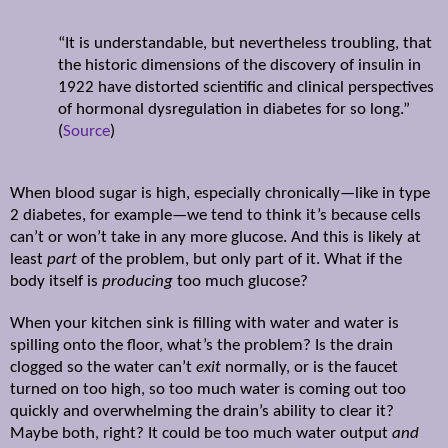
“It is understandable, but nevertheless troubling, that
the historic dimensions of the discovery of insulin in
1922 have distorted scientific and clinical perspectives
of hormonal dysregulation in diabetes for so long.”
(
Source
)
When blood sugar is high, especially chronically—like in type
2 diabetes, for example—we tend to think it’s because cells
can’t or won’t take in any more glucose. And this is likely at
least
part
of the problem, but only part of it. What if the
body itself is
producing
too much glucose?
When your kitchen sink is filling with water and water is
spilling onto the floor, what’s the problem? Is the drain
clogged so the water can’t
exit
normally, or is the faucet
turned on too high, so too much water is coming out too
quickly and overwhelming the drain’s ability to clear it?
Maybe both, right? It could be too much water output
and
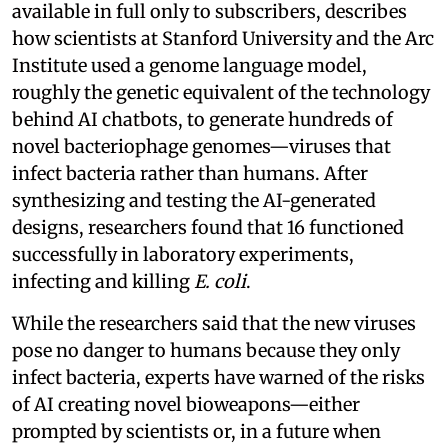
available in full only to subscribers, describes
how scientists at Stanford University and the Arc
Institute used a genome language model,
roughly the genetic equivalent of the technology
behind AI chatbots, to generate hundreds of
novel bacteriophage genomes—viruses that
infect bacteria rather than humans. After
synthesizing and testing the AI-generated
designs, researchers found that 16 functioned
successfully in laboratory experiments,
infecting and killing
E. coli
.
While the researchers said that the new viruses
pose no danger to humans because they only
infect bacteria, experts have warned of the risks
of AI creating novel bioweapons—either
prompted by scientists or, in a future when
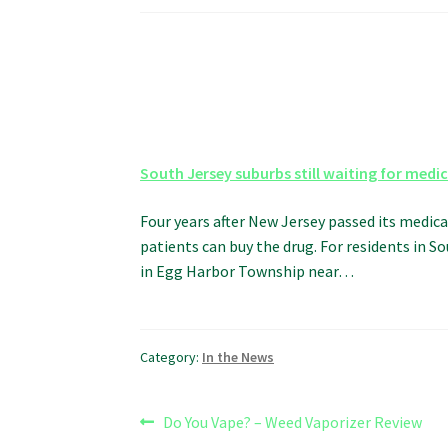
South Jersey suburbs still waiting for medi
Four years after New Jersey passed its medica
patients can buy the drug. For residents in 
in Egg Harbor Township near…
Category:
In the News
Post
Previous
Do You Vape? – Weed Vaporizer Review
post:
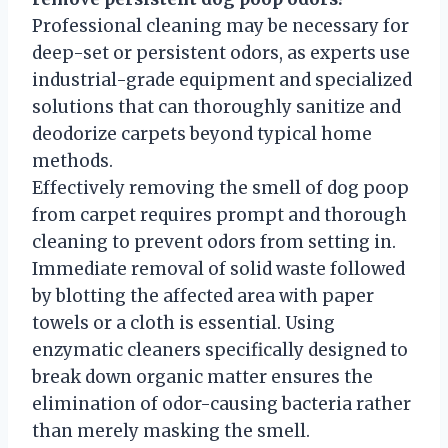
Professional cleaning may be necessary for
deep-set or persistent odors, as experts use
industrial-grade equipment and specialized
solutions that can thoroughly sanitize and
deodorize carpets beyond typical home
methods.
Effectively removing the smell of dog poop
from carpet requires prompt and thorough
cleaning to prevent odors from setting in.
Immediate removal of solid waste followed
by blotting the affected area with paper
towels or a cloth is essential. Using
enzymatic cleaners specifically designed to
break down organic matter ensures the
elimination of odor-causing bacteria rather
than merely masking the smell.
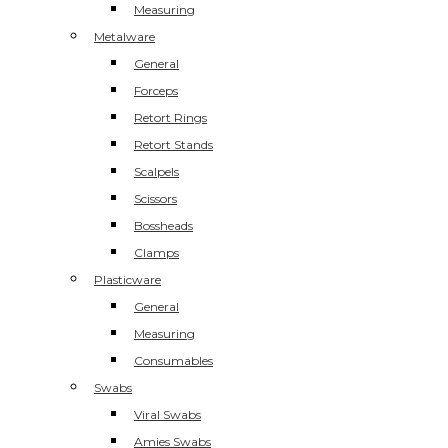
Measuring
Metalware
General
Forceps
Retort Rings
Retort Stands
Scalpels
Scissors
Bossheads
Clamps
Plasticware
General
Measuring
Consumables
Swabs
Viral Swabs
Amies Swabs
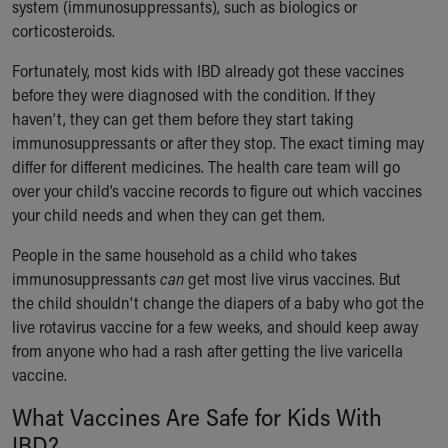
system (immunosuppressants), such as biologics or
Our Mission, Vision, Promise
corticosteroids.
Calendar of Events
Community Mission
Fortunately, most kids with IBD already got these vaccines
Connect With Us
before they were diagnosed with the condition. If they
Our Culture of Caring
haven’t, they can get them before they start taking
Newsroom
immunosuppressants or after they stop. The exact timing may
Our Leadership
differ for different medicines. The health care team will go
Quality and Patient Safety
over your child’s vaccine records to figure out which vaccines
Unity and Engagement
your child needs and when they can get them.
Women's Board
People in the same household as a child who takes
Our History
immunosuppressants
can
get most live virus vaccines. But
More childhood, please.™
the child shouldn't change the diapers of a baby who got the
Cincinnati Children's
live rotavirus vaccine for a few weeks, and should keep away
Your Visit
from anyone who had a rash after getting the live varicella
MyChart Telehealth Visits
vaccine.
Directions
Doggie Brigade
What Vaccines Are Safe for Kids With
During Your Visit
IBD?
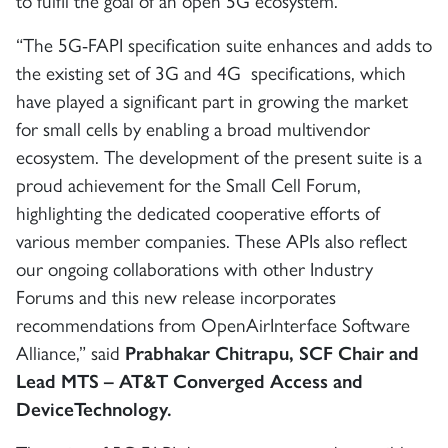
to fulfil the goal of an open 5G ecosystem.”
“The 5G-FAPI specification suite enhances and adds to
the existing set of 3G and 4G specifications, which
have played a significant part in growing the market
for small cells by enabling a broad multivendor
ecosystem. The development of the present suite is a
proud achievement for the Small Cell Forum,
highlighting the dedicated cooperative efforts of
various member companies. These APIs also reflect
our ongoing collaborations with other Industry
Forums and this new release incorporates
recommendations from OpenAirInterface Software
Alliance,” said
Prabhakar Chitrapu, SCF Chair and
Lead MTS – AT&T Converged Access and
DeviceTechnology.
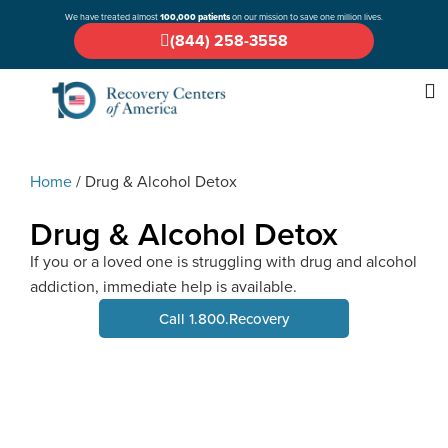
We have treated almost
100,000 patients
on our mission to save one million lives.
(844) 258-3558
Home
/
Drug & Alcohol Detox
Drug & Alcohol Detox
If you or a loved one is struggling with drug and alcohol
addiction, immediate help is available.
Call 1.800.Recovery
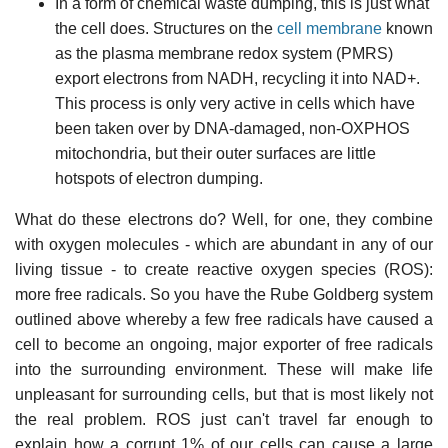
In a form of chemical waste dumping, this is just what
the cell does. Structures on the
cell membrane
known
as the plasma membrane redox system (PMRS)
export electrons from NADH, recycling it into NAD+.
This process is only very active in cells which have
been taken over by DNA-damaged, non-OXPHOS
mitochondria, but their outer surfaces are little
hotspots of electron dumping.
What do these electrons do? Well, for one, they combine
with oxygen molecules - which are abundant in any of our
living tissue - to create reactive oxygen species (ROS):
more free radicals. So you have the Rube Goldberg system
outlined above whereby a few free radicals have caused a
cell to become an ongoing, major exporter of free radicals
into the surrounding environment. These will make life
unpleasant for surrounding cells, but that is most likely not
the real problem. ROS just can't travel far enough to
explain how a corrupt 1% of our cells can cause a large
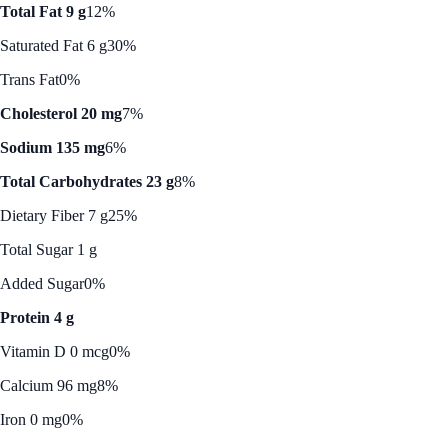
Total Fat 9 g
12%
Saturated Fat 6 g
30%
Trans Fat
0%
Cholesterol 20 mg
7%
Sodium 135 mg
6%
Total Carbohydrates 23 g
8%
Dietary Fiber 7 g
25%
Total Sugar 1 g
Added Sugar
0%
Protein 4 g
Vitamin D 0 mcg
0%
Calcium 96 mg
8%
Iron 0 mg
0%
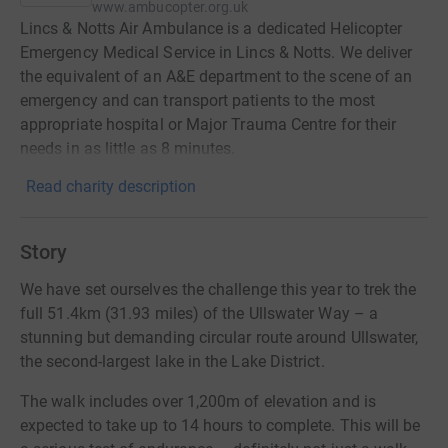
www.ambucopter.org.uk
Lincs & Notts Air Ambulance is a dedicated Helicopter
Emergency Medical Service in Lincs & Notts. We deliver
the equivalent of an A&E department to the scene of an
emergency and can transport patients to the most
appropriate hospital or Major Trauma Centre for their
needs in as little as 8 minutes.
Read charity description
Story
We have set ourselves the challenge this year to trek the
full 51.4km (31.93 miles) of the Ullswater Way – a
stunning but demanding circular route around Ullswater,
the second-largest lake in the Lake District.
The walk includes over 1,200m of elevation and is
expected to take up to 14 hours to complete. This will be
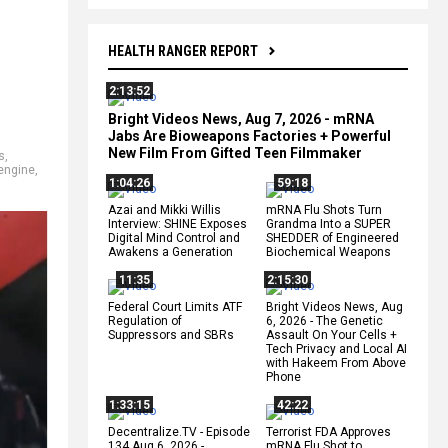
HEALTH RANGER REPORT
2:13:52
Bright Videos News, Aug 7, 2026 - mRNA
Jabs Are Bioweapons Factories + Powerful
New Film From Gifted Teen Filmmaker
s
,
engine
,
1:04:26
59:18
Azai and Mikki Willis
mRNA Flu Shots Turn
Interview: SHINE Exposes
Grandma Into a SUPER
Digital Mind Control and
SHEDDER of Engineered
Awakens a Generation
Biochemical Weapons
11:35
2:15:30
Federal Court Limits ATF
Bright Videos News, Aug
Regulation of
6, 2026 - The Genetic
Suppressors and SBRs
Assault On Your Cells +
Tech Privacy and Local AI
with Hakeem From Above
Phone
1:33:15
42:22
Decentralize.TV - Episode
Terrorist FDA Approves
134 Aug 6, 2026 -
mRNA Flu Shot to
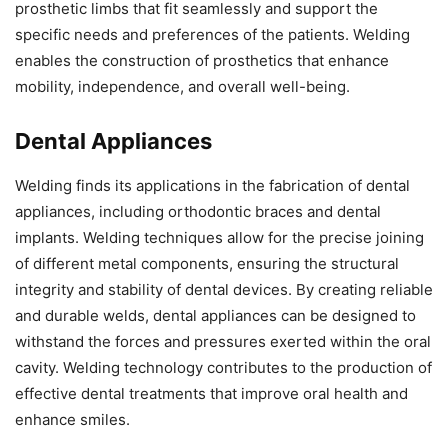
prosthetic limbs that fit seamlessly and support the
specific needs and preferences of the patients. Welding
enables the construction of prosthetics that enhance
mobility, independence, and overall well-being.
Dental Appliances
Welding finds its applications in the fabrication of dental
appliances, including orthodontic braces and dental
implants. Welding techniques allow for the precise joining
of different metal components, ensuring the structural
integrity and stability of dental devices. By creating reliable
and durable welds, dental appliances can be designed to
withstand the forces and pressures exerted within the oral
cavity. Welding technology contributes to the production of
effective dental treatments that improve oral health and
enhance smiles.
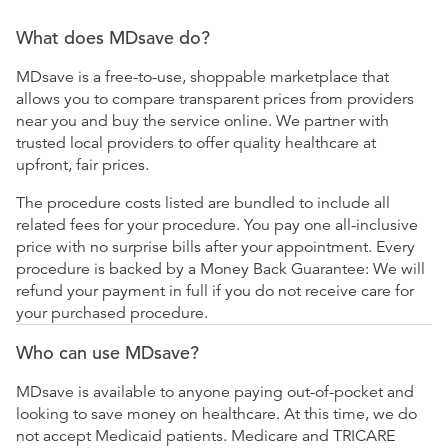
What does MDsave do?
MDsave is a free-to-use, shoppable marketplace that
allows you to compare transparent prices from providers
near you and buy the service online. We partner with
trusted local providers to offer quality healthcare at
upfront, fair prices.
The procedure costs listed are bundled to include all
related fees for your procedure. You pay one all-inclusive
price with no surprise bills after your appointment. Every
procedure is backed by a Money Back Guarantee: We will
refund your payment in full if you do not receive care for
your purchased procedure.
Who can use MDsave?
MDsave is available to anyone paying out-of-pocket and
looking to save money on healthcare. At this time, we do
not accept Medicaid patients. Medicare and TRICARE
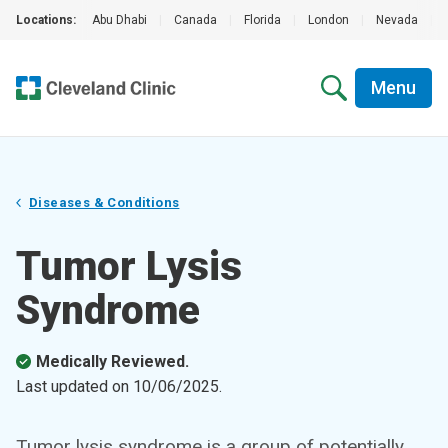
Locations:
Abu Dhabi
|
Canada
|
Florida
|
London
|
Nevada
|
Menu
Diseases & Conditions
Tumor Lysis
Syndrome
Medically Reviewed.
Last updated on
10/06/2025
.
Tumor lysis syndrome is a group of potentially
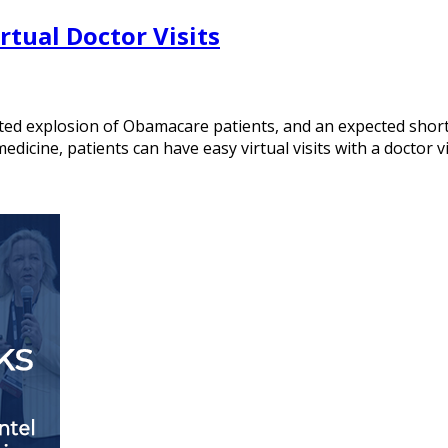
tual Doctor Visits
ted explosion of Obamacare patients, and an expected shorta
dicine, patients can have easy virtual visits with a doctor v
•••
* [Work to complete] Copy out the entries exactly. No pictures.

* [Solution to the problem]
“It is understandable, but nevertheless troubling, that
the historic dimensions of the discovery of insulin in
1922 have distorted scientific and clinical perspectives
of hormonal dysregulation in diabetes for so long.”
(
Source
)
When blood sugar is high, especially chronically—like in type
2 diabetes, for example—we tend to think it’s because cells
can’t or won’t take in any more glucose. And this is likely at
least
part
of the problem, but only part of it. What if the
body itself is
producing
too much glucose?
When your kitchen sink is filling with water and water is
spilling onto the floor, what’s the problem? Is the drain
clogged so the water can’t
exit
normally, or is the faucet
turned on too high, so too much water is coming out too
quickly and overwhelming the drain’s ability to clear it?
Maybe both, right? It could be too much water output
and
available in full only to subscribers, describes
how scientists at Stanford University and the Arc
Institute used a genome language model,
roughly the genetic equivalent of the technology
behind AI chatbots, to generate hundreds of
novel bacteriophage genomes—viruses that
infect bacteria rather than humans. After
synthesizing and testing the AI-generated
designs, researchers found that 16 functioned
successfully in laboratory experiments,
infecting and killing
E. coli
.
While the researchers said that the new viruses
pose no danger to humans because they only
infect bacteria, experts have warned of the risks
of AI creating novel bioweapons—either
prompted by scientists or, in a future when
South Jersey suburbs still waiting for medi
Four years after New Jersey passed its medica
patients can buy the drug. For residents in 
in Egg Harbor Township near…
Category:
In the News
Post
Previous
Do You Vape? – Weed Vaporizer Review
post:
Professional cleaning may be necessary for
deep-set or persistent odors, as experts use
industrial-grade equipment and specialized
solutions that can thoroughly sanitize and
deodorize carpets beyond typical home
methods.
Effectively removing the smell of dog poop
from carpet requires prompt and thorough
cleaning to prevent odors from setting in.
Immediate removal of solid waste followed
by blotting the affected area with paper
towels or a cloth is essential. Using
enzymatic cleaners specifically designed to
break down organic matter ensures the
elimination of odor-causing bacteria rather
than merely masking the smell.
Measuring
Metalware
General
Forceps
Retort Rings
Retort Stands
Scalpels
Scissors
Bossheads
Clamps
Plasticware
General
Measuring
Consumables
Swabs
Viral Swabs
Amies Swabs
system (immunosuppressants), such as biologics or
Our Mission, Vision, Promise
corticosteroids.
Calendar of Events
Community Mission
Fortunately, most kids with IBD already got these vaccines
Connect With Us
before they were diagnosed with the condition. If they
Our Culture of Caring
haven’t, they can get them before they start taking
Newsroom
immunosuppressants or after they stop. The exact timing may
Our Leadership
differ for different medicines. The health care team will go
Quality and Patient Safety
over your child’s vaccine records to figure out which vaccines
Unity and Engagement
your child needs and when they can get them.
Women's Board
People in the same household as a child who takes
Our History
immunosuppressants
can
get most live virus vaccines. But
More childhood, please.™
the child shouldn't change the diapers of a baby who got the
Cincinnati Children's
live rotavirus vaccine for a few weeks, and should keep away
Your Visit
from anyone who had a rash after getting the live varicella
MyChart Telehealth Visits
vaccine.
Directions
Doggie Brigade
What Vaccines Are Safe for Kids With
During Your Visit
IBD?
to fulfil the goal of an open 5G ecosystem.”
“The 5G-FAPI specification suite enhances and adds to
the existing set of 3G and 4G specifications, which
have played a significant part in growing the market
for small cells by enabling a broad multivendor
ecosystem. The development of the present suite is a
proud achievement for the Small Cell Forum,
highlighting the dedicated cooperative efforts of
various member companies. These APIs also reflect
our ongoing collaborations with other Industry
Forums and this new release incorporates
recommendations from OpenAirInterface Software
Alliance,” said
Prabhakar Chitrapu, SCF Chair and
Lead MTS – AT&T Converged Access and
DeviceTechnology.
We have treated almost
100,000 patients
on our mission to save one million lives.
(844) 258-3558
Home
/
Drug & Alcohol Detox
Drug & Alcohol Detox
If you or a loved one is struggling with drug and alcohol
addiction, immediate help is available.
Call 1.800.Recovery
In a form of chemical waste dumping, this is just what
the cell does. Structures on the
cell membrane
known
as the plasma membrane redox system (PMRS)
export electrons from NADH, recycling it into NAD+.
This process is only very active in cells which have
been taken over by DNA-damaged, non-OXPHOS
mitochondria, but their outer surfaces are little
hotspots of electron dumping.
What do these electrons do? Well, for one, they combine
with oxygen molecules - which are abundant in any of our
living tissue - to create reactive oxygen species (ROS):
more free radicals. So you have the Rube Goldberg system
outlined above whereby a few free radicals have caused a
cell to become an ongoing, major exporter of free radicals
into the surrounding environment. These will make life
unpleasant for surrounding cells, but that is most likely not
the real problem. ROS just can't travel far enough to
explain how a corrupt 1% of our cells can cause a large
Total Fat 9 g
12%
Saturated Fat 6 g
30%
Trans Fat
0%
Cholesterol 20 mg
7%
Sodium 135 mg
6%
Total Carbohydrates 23 g
8%
Dietary Fiber 7 g
25%
Total Sugar 1 g
Added Sugar
0%
Protein 4 g
Vitamin D 0 mcg
0%
Calcium 96 mg
8%
Iron 0 mg
0%
www.ambucopter.org.uk
Lincs & Notts Air Ambulance is a dedicated Helicopter
Emergency Medical Service in Lincs & Notts. We deliver
the equivalent of an A&E department to the scene of an
emergency and can transport patients to the most
appropriate hospital or Major Trauma Centre for their
needs in as little as 8 minutes.
Read charity description
Story
We have set ourselves the challenge this year to trek the
full 51.4km (31.93 miles) of the Ullswater Way – a
stunning but demanding circular route around Ullswater,
the second-largest lake in the Lake District.
The walk includes over 1,200m of elevation and is
expected to take up to 14 hours to complete. This will be
HEALTH RANGER REPORT
2:13:52
Bright Videos News, Aug 7, 2026 - mRNA
Jabs Are Bioweapons Factories + Powerful
New Film From Gifted Teen Filmmaker
s
,
engine
,
1:04:26
59:18
Azai and Mikki Willis
mRNA Flu Shots Turn
Interview: SHINE Exposes
Grandma Into a SUPER
Digital Mind Control and
SHEDDER of Engineered
Awakens a Generation
Biochemical Weapons
11:35
2:15:30
Federal Court Limits ATF
Bright Videos News, Aug
Regulation of
6, 2026 - The Genetic
Suppressors and SBRs
Assault On Your Cells +
Tech Privacy and Local AI
with Hakeem From Above
Phone
1:33:15
42:22
Decentralize.TV - Episode
Terrorist FDA Approves
134 Aug 6, 2026 -
mRNA Flu Shot to
prosthetic limbs that fit seamlessly and support the
specific needs and preferences of the patients. Welding
enables the construction of prosthetics that enhance
mobility, independence, and overall well-being.
Dental Appliances
Welding finds its applications in the fabrication of dental
appliances, including orthodontic braces and dental
implants. Welding techniques allow for the precise joining
of different metal components, ensuring the structural
integrity and stability of dental devices. By creating reliable
and durable welds, dental appliances can be designed to
withstand the forces and pressures exerted within the oral
cavity. Welding technology contributes to the production of
effective dental treatments that improve oral health and
enhance smiles.
What does MDsave do?
MDsave is a free-to-use, shoppable marketplace that
allows you to compare transparent prices from providers
near you and buy the service online. We partner with
trusted local providers to offer quality healthcare at
upfront, fair prices.
The procedure costs listed are bundled to include all
related fees for your procedure. You pay one all-inclusive
price with no surprise bills after your appointment. Every
procedure is backed by a Money Back Guarantee: We will
refund your payment in full if you do not receive care for
your purchased procedure.
Who can use MDsave?
MDsave is available to anyone paying out-of-pocket and
looking to save money on healthcare. At this time, we do
not accept Medicaid patients. Medicare and TRICARE
Locations:
Abu Dhabi
|
Canada
|
Florida
|
London
|
Nevada
|
Menu
Diseases & Conditions
Tumor Lysis
Syndrome
Medically Reviewed.
Last updated on
10/06/2025
.
Tumor lysis syndrome is a group of potentially
tual Doctor Visits
ted explosion of Obamacare patients, and an expected shorta
dicine, patients can have easy virtual visits with a doctor v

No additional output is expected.